What to produce ▸ Go to the line containing "472 648 39.47" and return it and each line after it exactly, through the end of the data below, and nothing more.

Data records ▸
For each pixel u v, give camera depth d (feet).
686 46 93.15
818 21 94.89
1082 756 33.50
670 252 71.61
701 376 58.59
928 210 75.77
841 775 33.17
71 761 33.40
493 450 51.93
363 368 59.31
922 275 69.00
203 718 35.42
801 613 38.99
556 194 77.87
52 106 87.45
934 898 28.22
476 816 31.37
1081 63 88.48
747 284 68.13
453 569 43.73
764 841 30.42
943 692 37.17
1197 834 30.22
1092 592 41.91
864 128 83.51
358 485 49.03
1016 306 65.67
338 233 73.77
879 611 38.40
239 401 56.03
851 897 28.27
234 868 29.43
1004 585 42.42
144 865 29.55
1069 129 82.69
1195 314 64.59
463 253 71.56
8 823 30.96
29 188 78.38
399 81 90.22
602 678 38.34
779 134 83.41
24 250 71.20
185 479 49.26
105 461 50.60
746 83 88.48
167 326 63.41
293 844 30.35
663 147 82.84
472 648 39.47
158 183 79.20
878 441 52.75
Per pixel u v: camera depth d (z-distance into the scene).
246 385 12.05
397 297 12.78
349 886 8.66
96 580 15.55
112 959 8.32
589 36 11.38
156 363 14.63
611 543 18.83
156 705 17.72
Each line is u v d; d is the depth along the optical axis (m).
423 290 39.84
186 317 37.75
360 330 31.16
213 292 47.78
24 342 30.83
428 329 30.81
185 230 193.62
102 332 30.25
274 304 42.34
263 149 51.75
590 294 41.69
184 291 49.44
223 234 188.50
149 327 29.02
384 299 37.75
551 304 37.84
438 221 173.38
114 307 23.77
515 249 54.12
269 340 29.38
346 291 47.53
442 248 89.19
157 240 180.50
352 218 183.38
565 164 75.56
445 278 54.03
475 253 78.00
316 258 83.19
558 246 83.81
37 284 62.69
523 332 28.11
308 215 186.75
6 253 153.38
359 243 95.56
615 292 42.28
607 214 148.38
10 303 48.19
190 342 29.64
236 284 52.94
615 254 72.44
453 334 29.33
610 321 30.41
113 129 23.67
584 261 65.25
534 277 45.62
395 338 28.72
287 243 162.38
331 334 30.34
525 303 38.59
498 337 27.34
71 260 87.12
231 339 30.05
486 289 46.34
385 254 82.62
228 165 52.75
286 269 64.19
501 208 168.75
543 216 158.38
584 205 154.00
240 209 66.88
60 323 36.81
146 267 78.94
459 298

Task answer ▸
472 648 39.47
158 183 79.20
878 441 52.75
Per pixel u v: camera depth d (z-distance into the scene).
246 385 12.05
397 297 12.78
349 886 8.66
96 580 15.55
112 959 8.32
589 36 11.38
156 363 14.63
611 543 18.83
156 705 17.72
Each line is u v d; d is the depth along the optical axis (m).
423 290 39.84
186 317 37.75
360 330 31.16
213 292 47.78
24 342 30.83
428 329 30.81
185 230 193.62
102 332 30.25
274 304 42.34
263 149 51.75
590 294 41.69
184 291 49.44
223 234 188.50
149 327 29.02
384 299 37.75
551 304 37.84
438 221 173.38
114 307 23.77
515 249 54.12
269 340 29.38
346 291 47.53
442 248 89.19
157 240 180.50
352 218 183.38
565 164 75.56
445 278 54.03
475 253 78.00
316 258 83.19
558 246 83.81
37 284 62.69
523 332 28.11
308 215 186.75
6 253 153.38
359 243 95.56
615 292 42.28
607 214 148.38
10 303 48.19
190 342 29.64
236 284 52.94
615 254 72.44
453 334 29.33
610 321 30.41
113 129 23.67
584 261 65.25
534 277 45.62
395 338 28.72
287 243 162.38
331 334 30.34
525 303 38.59
498 337 27.34
71 260 87.12
231 339 30.05
486 289 46.34
385 254 82.62
228 165 52.75
286 269 64.19
501 208 168.75
543 216 158.38
584 205 154.00
240 209 66.88
60 323 36.81
146 267 78.94
459 298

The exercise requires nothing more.